I Will Repay/Chapter 9
CHAPTER IX
JEALOUSY
At the door of her home Blakeney parted from Anne Mie, with all the courtesy with which he would have bade adieu to the greatest lady in his own land.
Anne Mie let herself into the house with her own latch-key. She closed the heavy door noiselessly, then glided upstairs like a quaint little ghost.
But on the landing above she met Paul Déroulède.
He had just come out of his room, and was still fully dressed.
"Anne Mie!" he said, with such an obvious cry of pleasure, that the young girl, with beating heart, paused a moment on the top of the stairs, as if hoping to hear that cry again, feeling that indeed he was glad to see her, had been uneasy because of her long absence.
"Have I made you anxious?" she asked at last.
"Anxious!" he exclaimed. "Little one, I have hardly lived this last hour, since I realised that you had gone out so late as this, and all alone." "How did you know?"
"Mademoiselle de Marny knocked at my door an hour ago. She had gone to your room to see you, and, not finding you there, she searched the house for you, and finally, in her anxiety, came to me. We did not dare to tell my mother.

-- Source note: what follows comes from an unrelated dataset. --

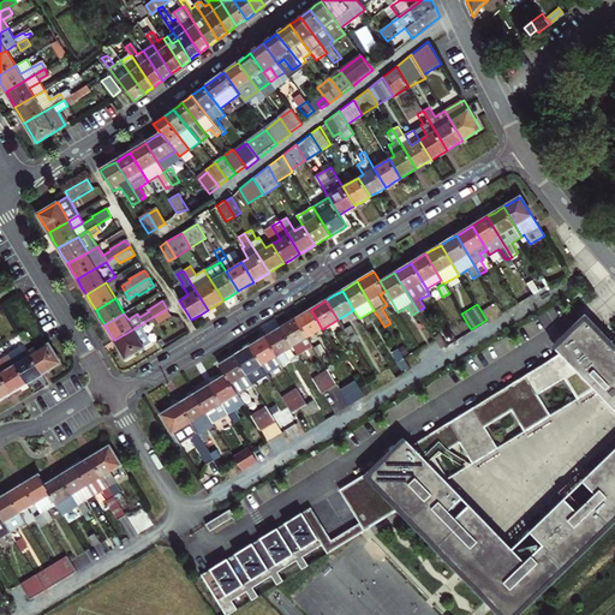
[(167,309),(150,318),(155,326),(172,316),(167,309)]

I won't ask you where you have been, Anne Mie, but another time, remember, little one, that the streets of Paris are not safe, and that those who love you suffer deeply, when they know you to be in peril."
"Those who love me!" murmured the girl under her breath.
"Could you not have asked me to come with you?"
"No; I wanted to be alone. The streets were quite safe, and—I wanted to speak with Sir Percy Blakeney."
"With Blakeney?" he exclaimed in boundless astonishment. "Why, what in the world did you want to say to him?"
The girl, so unaccustomed to lying, had blurted out the truth, almost against her will.
"I thought he could help me, as I was much perturbed and restless."
"You went to him sooner than to me?" said Déroulède in a tone of gentle reproach, and still puzzled at this extraordinary action on the part of the girl, usually so shy and reserved. "My anxiety was about you, and you would have mocked me for it."
"Indeed, I should never mock you, Anne Mie. But why should you be anxious about me?"
"Because I see you wandering blindly on the brink of a great danger, and because I see you confiding in those, whom you had best mistrust."
He frowned a little, and bit his lip to check the rough word that was on the tip of his tongue.
"Is Sir Percy Blakeney one of those whom I had best mistrust?" he said lightly.
"No," she answered curtly.
"Then, dear, there is no cause for unrest. He is the only one of my friends whom you have not known intimately. All those who are round me now, you know that you can trust and that you can love," he added earnestly and significantly.
He took her hand; it was trembling with obvious suppressed agitation. She knew that he had guessed what was passing in her mind, and now was deeply ashamed of what she had done. She had been tortured with jealousy for the past three weeks, but at least she had suffered quite alone: no one had been allowed to touch that wound, which more often than not, excites derision rather than pity. Now, by her own actions, two men knew her secret. Both were kind and sympathetic; but Déroulède resented her imputations, and Blakeney had been unable to help her.
A wave of morbid introspection swept over her soul. She realised in a moment how petty and base had been her thoughts and how purposeless her actions. She would have given her life at this moment to eradicate from Déroulède's mind the knowledge of her own jealousy; she hoped that at least he had not guessed her love.
She tried to read his thoughts, but in the dark passage, only dimly lighted by the candles in Déroulède's room beyond, she could not see the expression of his face, but the hand which held hers was warm and tender. She felt herself pitied, and blushed at the thought. With a hasty good-night she fled down the passage, and locked herself in her room, alone with her own thoughts at last.